EXERCISE PROMPT
Set down the lines below exactly as they stand, from the first to the last, and omit the pictures from your answer.

++++++

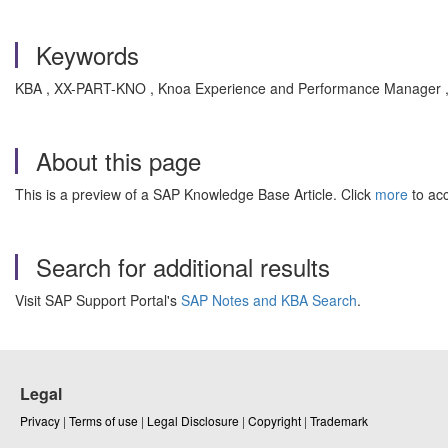
Keywords
KBA , XX-PART-KNO , Knoa Experience and Performance Manager 
About this page
This is a preview of a SAP Knowledge Base Article. Click
more
to acc
Search for additional results
Visit SAP Support Portal's
SAP Notes and KBA Search
.
Legal
Privacy
|
Terms of use
|
Legal Disclosure
|
Copyright
|
Trademark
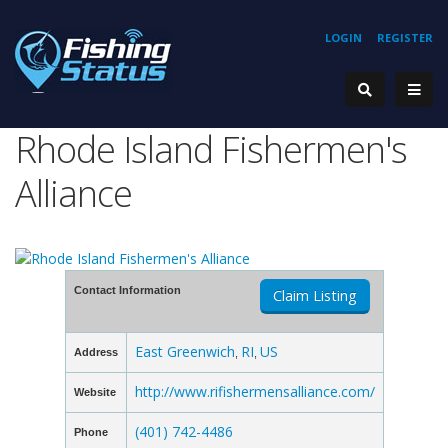
LOGIN
REGISTER
Rhode Island Fishermen's
Alliance
Contact Information
Claim Listing
East Greenwich
RI
US
Address
,
,
http://www.rifishermensalliance.com/
Website
(401) 742-4486
Phone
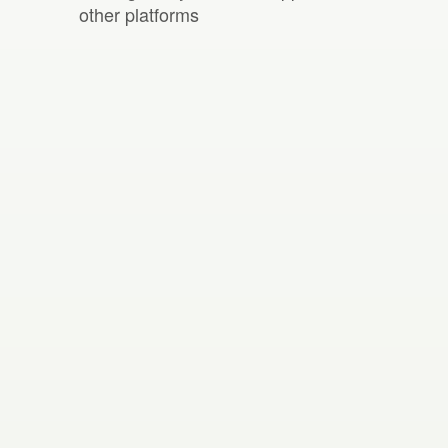
other platforms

++++++

ANSWER TO THE EXERCISE
Keywords
KBA , XX-PART-KNO , Knoa Experience and Performance Manager 
About this page
This is a preview of a SAP Knowledge Base Article. Click
more
to acc
Search for additional results
Visit SAP Support Portal's
SAP Notes and KBA Search
.
Legal
Privacy
|
Terms of use
|
Legal Disclosure
|
Copyright
|
Trademark
LOGIN
REGISTER
Rhode Island Fishermen's
Alliance
Contact Information
Claim Listing
East Greenwich
RI
US
Address
,
,
http://www.rifishermensalliance.com/
Website
(401) 742-4486
Phone
other platforms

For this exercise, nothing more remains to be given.